From: Jason L Tibbitts III <tibbs@math.uh.edu>
To: linux-nfs@vger.kernel.org
Subject: All access to NFS4 krb5p server hanging when one user has an expired ticket
Date: Thu, 02 Apr 2015 12:58:28 -0500
Message-ID: <ufamw2qfm4b.fsf@epithumia.math.uh.edu>
MIME-Version: 1.0
Content-Type: text/plain
Sender: linux-nfs-owner@vger.kernel.org

I'm running into an odd issue that I haven't been able to figure out.  I
have four identical NFS servers running the current Centos 7 release and
currently have their 3.10.0-123.20.1.el7.x86_64 kernel booted.  (Yeah, I
know, Centos/EL have outdated kernel bits, but I don't have anough info
to make a good bug report at this point.)  My clients are all Fedora 21
running 3.19.1.

Two of the servers have a single filesystem exported with either
sec=krb5p:krb5i:krb5 or sec=krb5p:krb5i:krb5:sys.  This filesystem has
no data and is not accessed by clients.  The other filesystems are
exported without any sec= option.

After a while, client access to all filesystems on one of the servers
will begin to hang uninterruptibly; the following appears repeatedly,
once a second, in the kernel log:

NFS: state manager: check lease failed on NFSv4 server nas01 with error 13

There are no problems accessing filesystems on the other servers during
this time.

If I kill all user processes that have any filesystems from that one
server and umount all of the relevant filesystems, things start working
and fresh mounts from that server can be accessed.  However, things
begin failing again after what appears to be very close to 24 hours.
That happens to be the default kerberos ticket expiration time.  (I did
not have sssd auto ticket renewal enabled on the client.)

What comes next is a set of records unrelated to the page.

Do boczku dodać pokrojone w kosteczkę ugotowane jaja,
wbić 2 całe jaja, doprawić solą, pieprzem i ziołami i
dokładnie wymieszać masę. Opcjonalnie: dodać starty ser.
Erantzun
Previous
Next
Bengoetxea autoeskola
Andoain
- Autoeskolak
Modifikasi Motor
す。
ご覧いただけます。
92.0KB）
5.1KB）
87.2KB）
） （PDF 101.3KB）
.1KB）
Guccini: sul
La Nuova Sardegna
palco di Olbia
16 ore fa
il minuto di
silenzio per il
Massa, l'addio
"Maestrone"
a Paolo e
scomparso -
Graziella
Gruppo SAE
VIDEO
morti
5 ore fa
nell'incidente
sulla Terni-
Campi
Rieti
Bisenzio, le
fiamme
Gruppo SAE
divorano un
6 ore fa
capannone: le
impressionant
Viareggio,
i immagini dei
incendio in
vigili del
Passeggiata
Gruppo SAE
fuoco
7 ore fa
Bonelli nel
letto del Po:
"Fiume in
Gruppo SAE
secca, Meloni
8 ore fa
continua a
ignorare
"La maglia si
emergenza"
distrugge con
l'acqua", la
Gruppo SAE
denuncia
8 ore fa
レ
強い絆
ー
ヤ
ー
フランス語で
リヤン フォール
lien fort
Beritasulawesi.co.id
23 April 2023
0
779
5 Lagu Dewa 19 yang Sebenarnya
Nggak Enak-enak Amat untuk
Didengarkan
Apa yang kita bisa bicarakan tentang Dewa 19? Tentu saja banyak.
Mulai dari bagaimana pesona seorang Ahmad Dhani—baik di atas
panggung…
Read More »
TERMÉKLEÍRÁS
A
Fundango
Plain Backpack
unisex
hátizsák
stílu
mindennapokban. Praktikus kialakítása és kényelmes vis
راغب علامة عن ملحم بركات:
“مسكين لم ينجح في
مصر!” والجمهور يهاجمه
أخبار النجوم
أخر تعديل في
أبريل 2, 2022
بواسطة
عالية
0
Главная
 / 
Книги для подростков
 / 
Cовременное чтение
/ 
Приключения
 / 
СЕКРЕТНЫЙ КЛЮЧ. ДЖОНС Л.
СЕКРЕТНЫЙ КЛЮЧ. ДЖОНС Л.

I think this is quite similar to what was reported here several years
ago in
   http://www.spinics.net/lists/linux-nfs/msg22430.html
except that it appears to be even worse; even if users aren't using the
kerberized filesystem and the filesystems are all mounted sec=sys,
things still eventually hang for everyone when a ticket expires.  I am
assuming that a kerberos ticket exchange still happens because the
server has one kerberized export, even if the requested filesystem isn't
kerberized.  But that's all really just conjecture.

Some relevant software versions:

Server:
kernel-3.10.0-123.20.1.el7.x86_64
nfs-utils-1.3.0-0.8.el7.x86_64
gssproxy-0.3.0-10.el7.x86_64
krb5-libs-1.12.2-14.el7.x86_64

Client:
kernel-3.19.1-201.fc21.x86_64
nfs-utils-1.3.1-6.2.fc21.x86_64
gssproxy-0.3.1-4.fc21.x86_64
krb5-libs-1.12.2-14.fc21.x86_64

And just in case, the KDC:
krb5-server-1.12.2-14.fc21.x86_64
krb5-libs-1.12.2-14.fc21.x86_64

 - J<